**WHAT TO WORK ON**
Please find every line in the records below that contains the word "Dresden", and copy it.

------ SOURCE INFORMATION ------

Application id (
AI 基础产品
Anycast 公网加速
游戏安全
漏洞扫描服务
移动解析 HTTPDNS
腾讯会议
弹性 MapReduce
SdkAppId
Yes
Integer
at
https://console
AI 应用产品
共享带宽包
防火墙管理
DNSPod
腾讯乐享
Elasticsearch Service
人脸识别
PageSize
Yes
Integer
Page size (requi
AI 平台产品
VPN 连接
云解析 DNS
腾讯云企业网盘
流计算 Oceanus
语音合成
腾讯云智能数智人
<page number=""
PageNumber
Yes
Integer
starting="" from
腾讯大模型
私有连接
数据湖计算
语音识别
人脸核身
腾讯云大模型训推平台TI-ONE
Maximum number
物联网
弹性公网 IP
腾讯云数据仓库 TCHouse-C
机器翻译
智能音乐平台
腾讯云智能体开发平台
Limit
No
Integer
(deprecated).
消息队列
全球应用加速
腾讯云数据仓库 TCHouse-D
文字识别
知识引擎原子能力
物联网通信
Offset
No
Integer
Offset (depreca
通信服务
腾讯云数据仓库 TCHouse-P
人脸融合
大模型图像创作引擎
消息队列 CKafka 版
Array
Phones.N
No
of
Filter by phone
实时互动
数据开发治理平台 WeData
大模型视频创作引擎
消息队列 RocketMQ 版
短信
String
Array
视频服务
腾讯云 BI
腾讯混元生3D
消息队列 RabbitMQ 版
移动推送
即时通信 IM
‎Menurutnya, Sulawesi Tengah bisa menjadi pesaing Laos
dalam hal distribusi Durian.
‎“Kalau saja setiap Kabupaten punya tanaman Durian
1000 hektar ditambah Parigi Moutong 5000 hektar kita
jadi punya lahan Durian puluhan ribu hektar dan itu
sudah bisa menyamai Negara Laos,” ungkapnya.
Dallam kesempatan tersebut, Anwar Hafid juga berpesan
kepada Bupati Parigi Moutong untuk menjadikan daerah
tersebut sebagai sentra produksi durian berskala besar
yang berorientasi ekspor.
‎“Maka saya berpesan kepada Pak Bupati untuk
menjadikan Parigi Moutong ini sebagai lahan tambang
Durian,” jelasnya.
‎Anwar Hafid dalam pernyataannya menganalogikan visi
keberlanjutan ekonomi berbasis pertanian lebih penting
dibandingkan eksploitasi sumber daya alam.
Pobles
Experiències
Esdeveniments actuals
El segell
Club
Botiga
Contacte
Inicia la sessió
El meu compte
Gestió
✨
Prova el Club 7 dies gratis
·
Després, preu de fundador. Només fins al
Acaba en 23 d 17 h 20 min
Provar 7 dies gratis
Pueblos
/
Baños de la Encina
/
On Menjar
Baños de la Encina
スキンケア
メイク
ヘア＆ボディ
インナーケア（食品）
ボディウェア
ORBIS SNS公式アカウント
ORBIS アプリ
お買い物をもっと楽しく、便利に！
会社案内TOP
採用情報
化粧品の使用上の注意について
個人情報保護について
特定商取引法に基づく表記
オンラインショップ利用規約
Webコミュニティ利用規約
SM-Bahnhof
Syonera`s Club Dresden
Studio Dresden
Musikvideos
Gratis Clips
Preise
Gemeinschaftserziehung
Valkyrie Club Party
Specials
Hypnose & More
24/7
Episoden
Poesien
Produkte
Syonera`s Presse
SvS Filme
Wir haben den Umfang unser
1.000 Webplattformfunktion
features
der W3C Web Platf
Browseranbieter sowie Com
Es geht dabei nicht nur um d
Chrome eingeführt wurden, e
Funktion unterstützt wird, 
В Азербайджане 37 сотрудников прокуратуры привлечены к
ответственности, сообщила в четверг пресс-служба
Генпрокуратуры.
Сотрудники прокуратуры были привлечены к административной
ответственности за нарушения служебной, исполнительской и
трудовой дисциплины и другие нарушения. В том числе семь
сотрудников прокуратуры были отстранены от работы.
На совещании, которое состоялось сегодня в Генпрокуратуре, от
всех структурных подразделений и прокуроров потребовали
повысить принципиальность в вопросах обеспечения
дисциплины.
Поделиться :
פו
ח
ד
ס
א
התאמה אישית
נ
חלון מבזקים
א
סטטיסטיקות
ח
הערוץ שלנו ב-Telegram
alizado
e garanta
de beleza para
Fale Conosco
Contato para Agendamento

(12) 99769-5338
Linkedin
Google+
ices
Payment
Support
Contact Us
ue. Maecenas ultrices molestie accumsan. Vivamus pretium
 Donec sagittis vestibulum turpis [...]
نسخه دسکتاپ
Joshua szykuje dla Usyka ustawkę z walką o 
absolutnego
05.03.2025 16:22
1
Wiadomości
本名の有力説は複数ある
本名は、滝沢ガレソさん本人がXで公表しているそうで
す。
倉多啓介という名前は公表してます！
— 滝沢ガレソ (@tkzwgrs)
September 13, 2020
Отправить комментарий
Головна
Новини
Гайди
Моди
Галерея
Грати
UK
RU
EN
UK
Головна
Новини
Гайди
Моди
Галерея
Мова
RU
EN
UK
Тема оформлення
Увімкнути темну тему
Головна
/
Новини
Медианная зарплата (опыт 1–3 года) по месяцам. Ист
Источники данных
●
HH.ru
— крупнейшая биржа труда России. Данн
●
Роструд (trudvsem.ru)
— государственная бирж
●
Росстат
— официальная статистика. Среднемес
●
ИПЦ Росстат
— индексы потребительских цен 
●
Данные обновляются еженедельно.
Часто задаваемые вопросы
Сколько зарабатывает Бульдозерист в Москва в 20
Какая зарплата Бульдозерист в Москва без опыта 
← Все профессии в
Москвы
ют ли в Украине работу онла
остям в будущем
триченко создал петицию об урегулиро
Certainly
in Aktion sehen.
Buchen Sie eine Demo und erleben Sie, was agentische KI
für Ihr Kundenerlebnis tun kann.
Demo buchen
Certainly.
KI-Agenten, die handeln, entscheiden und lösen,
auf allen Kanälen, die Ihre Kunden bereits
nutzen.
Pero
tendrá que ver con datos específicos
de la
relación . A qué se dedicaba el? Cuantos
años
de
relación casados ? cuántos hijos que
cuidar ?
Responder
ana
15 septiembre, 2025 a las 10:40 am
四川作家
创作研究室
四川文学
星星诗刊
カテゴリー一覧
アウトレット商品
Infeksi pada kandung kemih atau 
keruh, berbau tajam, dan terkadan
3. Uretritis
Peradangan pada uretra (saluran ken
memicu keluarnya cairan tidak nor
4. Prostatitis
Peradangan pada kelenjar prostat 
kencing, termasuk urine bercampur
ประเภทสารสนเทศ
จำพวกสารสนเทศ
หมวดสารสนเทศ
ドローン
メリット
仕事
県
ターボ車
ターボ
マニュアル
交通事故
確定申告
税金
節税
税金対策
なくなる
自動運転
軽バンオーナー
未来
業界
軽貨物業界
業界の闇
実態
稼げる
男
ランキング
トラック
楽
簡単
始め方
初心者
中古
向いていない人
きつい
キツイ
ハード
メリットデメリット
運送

------

**COMPLETED TASK**
Syonera`s Club Dresden
Studio Dresden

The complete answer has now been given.